Ayer lo peor, la tragedia que nadie espera que suceda, el celular no prende. Intenté no desesperarme, pero el dolor punzante en el pecho me hizo notar que pasaba algo tanto en mi celular como en mi corazón. De repente temía no seguir con mi vida y con vida. El celular era mi rutina, no tenerlo desequilibraba todo el resto de mi existencia. Si me hubiera dejado mi amada, creo que sentiría algo semejante. Antes de que pudiera decirles esas palabras que nos volverían a acercar, el celular se había ido para nunca más volver. ¿Seré un poco melodramático, exagerando la necesidad frente a su súbita inexistencia? Puede ser, pero también no podía dudar de que algo de mi presencia y hasta de mi identidad estaban tocadas, hundidas, canceladas.

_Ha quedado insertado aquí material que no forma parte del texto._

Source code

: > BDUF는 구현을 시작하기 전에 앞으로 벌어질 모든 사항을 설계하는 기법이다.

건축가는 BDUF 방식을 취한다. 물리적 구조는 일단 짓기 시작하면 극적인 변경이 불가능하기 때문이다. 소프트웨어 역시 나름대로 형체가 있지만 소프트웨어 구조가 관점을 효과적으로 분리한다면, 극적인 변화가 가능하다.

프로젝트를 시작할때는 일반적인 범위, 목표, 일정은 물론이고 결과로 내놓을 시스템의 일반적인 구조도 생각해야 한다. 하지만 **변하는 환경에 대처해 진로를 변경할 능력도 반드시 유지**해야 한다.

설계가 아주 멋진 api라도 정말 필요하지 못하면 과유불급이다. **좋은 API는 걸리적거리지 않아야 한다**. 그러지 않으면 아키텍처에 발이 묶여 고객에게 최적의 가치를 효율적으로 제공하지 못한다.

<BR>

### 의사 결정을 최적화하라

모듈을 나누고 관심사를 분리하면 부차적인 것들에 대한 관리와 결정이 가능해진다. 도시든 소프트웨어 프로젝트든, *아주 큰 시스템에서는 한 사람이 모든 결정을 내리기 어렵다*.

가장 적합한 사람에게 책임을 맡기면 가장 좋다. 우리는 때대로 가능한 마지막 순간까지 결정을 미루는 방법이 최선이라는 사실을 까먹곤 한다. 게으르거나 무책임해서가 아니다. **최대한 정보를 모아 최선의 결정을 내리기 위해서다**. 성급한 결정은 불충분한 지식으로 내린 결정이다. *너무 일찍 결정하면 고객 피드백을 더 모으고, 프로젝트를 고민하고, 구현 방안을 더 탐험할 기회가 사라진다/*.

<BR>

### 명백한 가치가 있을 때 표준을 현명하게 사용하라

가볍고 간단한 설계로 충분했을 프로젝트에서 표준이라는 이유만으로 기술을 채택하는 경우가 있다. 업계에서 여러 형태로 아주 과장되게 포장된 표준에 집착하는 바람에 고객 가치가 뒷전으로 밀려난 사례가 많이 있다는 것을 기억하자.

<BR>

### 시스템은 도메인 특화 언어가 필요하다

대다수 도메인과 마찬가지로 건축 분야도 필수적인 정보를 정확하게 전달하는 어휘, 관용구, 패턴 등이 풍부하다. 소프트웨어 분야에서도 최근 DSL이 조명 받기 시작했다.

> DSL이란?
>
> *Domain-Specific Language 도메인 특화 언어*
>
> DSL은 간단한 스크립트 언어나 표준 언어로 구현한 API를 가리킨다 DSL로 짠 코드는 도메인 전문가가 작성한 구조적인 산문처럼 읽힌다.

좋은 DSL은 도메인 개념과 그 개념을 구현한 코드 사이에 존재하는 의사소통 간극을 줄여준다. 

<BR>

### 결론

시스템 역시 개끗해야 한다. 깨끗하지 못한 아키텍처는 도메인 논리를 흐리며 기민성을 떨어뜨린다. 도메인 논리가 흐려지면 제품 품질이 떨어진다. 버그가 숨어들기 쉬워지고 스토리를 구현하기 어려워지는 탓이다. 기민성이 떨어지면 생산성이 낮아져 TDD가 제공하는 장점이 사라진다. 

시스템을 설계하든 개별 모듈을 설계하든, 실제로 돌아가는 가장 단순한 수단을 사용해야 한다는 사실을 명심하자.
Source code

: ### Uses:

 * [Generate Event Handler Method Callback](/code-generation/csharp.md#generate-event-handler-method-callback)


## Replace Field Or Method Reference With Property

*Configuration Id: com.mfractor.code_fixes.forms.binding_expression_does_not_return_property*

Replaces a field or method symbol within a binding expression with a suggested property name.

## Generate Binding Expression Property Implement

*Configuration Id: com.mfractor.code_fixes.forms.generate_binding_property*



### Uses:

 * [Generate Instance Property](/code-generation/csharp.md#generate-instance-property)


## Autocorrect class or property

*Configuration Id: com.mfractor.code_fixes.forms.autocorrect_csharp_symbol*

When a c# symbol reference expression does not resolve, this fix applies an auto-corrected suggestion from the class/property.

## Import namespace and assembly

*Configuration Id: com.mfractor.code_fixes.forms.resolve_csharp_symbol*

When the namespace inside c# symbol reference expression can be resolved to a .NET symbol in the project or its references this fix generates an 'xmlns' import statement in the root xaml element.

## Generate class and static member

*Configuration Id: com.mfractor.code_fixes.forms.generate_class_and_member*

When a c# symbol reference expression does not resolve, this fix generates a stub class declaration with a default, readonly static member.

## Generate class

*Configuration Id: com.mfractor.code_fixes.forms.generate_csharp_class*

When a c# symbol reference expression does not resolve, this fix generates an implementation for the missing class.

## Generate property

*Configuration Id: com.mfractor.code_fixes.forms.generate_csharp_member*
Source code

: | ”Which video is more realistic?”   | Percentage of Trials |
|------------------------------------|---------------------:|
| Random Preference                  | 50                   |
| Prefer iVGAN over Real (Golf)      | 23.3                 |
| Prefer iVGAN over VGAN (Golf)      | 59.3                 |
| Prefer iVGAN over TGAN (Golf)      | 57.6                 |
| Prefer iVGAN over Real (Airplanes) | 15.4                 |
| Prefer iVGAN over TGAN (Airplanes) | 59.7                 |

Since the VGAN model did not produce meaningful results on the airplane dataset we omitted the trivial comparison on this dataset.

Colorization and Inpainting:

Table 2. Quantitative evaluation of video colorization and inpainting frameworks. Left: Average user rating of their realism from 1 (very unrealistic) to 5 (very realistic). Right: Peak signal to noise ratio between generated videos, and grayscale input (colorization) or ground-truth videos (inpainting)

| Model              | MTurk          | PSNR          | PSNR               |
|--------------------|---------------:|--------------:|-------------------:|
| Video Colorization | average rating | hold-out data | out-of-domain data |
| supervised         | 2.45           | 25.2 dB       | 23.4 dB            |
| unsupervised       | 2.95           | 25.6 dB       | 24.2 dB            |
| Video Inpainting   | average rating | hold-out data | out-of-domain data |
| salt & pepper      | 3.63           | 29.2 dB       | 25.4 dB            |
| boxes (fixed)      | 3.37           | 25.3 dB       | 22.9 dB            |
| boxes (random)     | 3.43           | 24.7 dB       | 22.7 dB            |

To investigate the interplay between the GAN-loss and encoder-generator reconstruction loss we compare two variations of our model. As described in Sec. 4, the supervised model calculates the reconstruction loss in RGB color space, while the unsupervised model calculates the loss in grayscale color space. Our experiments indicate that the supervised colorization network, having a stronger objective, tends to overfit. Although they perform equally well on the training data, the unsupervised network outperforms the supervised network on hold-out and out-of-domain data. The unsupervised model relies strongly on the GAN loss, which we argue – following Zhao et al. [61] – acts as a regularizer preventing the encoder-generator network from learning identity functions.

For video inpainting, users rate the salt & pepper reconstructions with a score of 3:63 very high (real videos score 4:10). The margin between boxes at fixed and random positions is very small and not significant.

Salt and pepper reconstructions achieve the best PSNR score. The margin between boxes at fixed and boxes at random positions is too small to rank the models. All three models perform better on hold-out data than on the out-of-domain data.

La noción de absoluto es de difícil comprensión en la filosofía, casi en el abismo del barranco de la dificultad de explicación estaba allí cuando mi celular no había prendido. ¿Por qué me hice caso a mí mismo y apagué el celular para descansar a la noche? La paz es de los muertos y la desesperación de quienes no les prenden el celular. O se los roban o se les rompen. Lo absoluto. La presencia infinita e inquietante de la falta de la no relatividad, lo real al desnudo sucediéndome. El celular era una parte mía, eso lo sabe un niño de primaria, pero lo que no comprende aún es que sólo es mío cuando deja de funcionar.

Prendido es una catarata de demandas siempre on line, pidiéndome que lo mantenga calentito a mi lado cada día y cada noche, demandas cada vez exigentes: cuanto más daba, más pedía y más me maltrataba, siempre haciéndome sentir que no sabía cómo tratarle, no había posteado ese cumpleaños de mi hijo ni logrado suficiente likes para dormir tranquilo. Pero no tenerlo, era aún peor, una sobredosis de angustia.

¿Cómo trabajaría? ¿Cómo sabría pagar mis impuestos y estar anoticiado de la última cotización del dólar? ¿Cómo saldría vestido esa mañana? ¿Cómo vivir sin celular? El enorme trabajador multifacético y maníaco, cuya planificación nunca alcanzaba mi embrutecedora ansia de hacer y caer extenuado para volver a comenzar el día siguiente, era alterado en forma absoluta por ese instante donde el celular no prendía. El oráculo me destinaba las premoniciones más oscuras, todo perdía sentido frente a ese apagón que lo dejaba inservible, vuelto esa nada con una porosidad de gadget inservible, ese cosa con la profundidad de una superficie negra y asquerosamente fría.

Tomé aliento, lo intentaría por última vez, el corazón latía fuerte, podía morir en ese mismo instante y no tendría cómo llamar a nadie, apreté el botón del on, con fuerza y decisión, como queriendo elevar una plegaria hacia lo que no creo pero que, a pesar de uno, la voz se eleva y le dedicamos nuestros salmos, ¡celular mío de cada día vuélvenos a la vida eterna de la vida cotidiana! No importaba que los músculos de la cara se me hubieran aterido a los huesos, cualquiera se hubiera dado cuenta si hubiera estado en ese momento que mi cara estaba ligeramente para arriba.

El instante del páramo, ni siquiera recuerdo el número de mi madre o de la emergencia médica para llamar, mis hijos no tendrían ese texto tipo epitafio que se me estaba ocurriendo, mi esposa no sabría que alguna vez antes de morir había pensado en ella, mi amante se enteraría muchos días después de mi muerte repentina.

Mi vida sin sentido, nada en su lugar, nadie me podría decir que estaba viviendo un ataque de pánico por esos minutos en los cuales mi celular de repente volvía al campo de los vivos, enterrándome por esos largos segundos en que parecía que no iría a prender.

* Martín Smud es psicoanalista y escritor.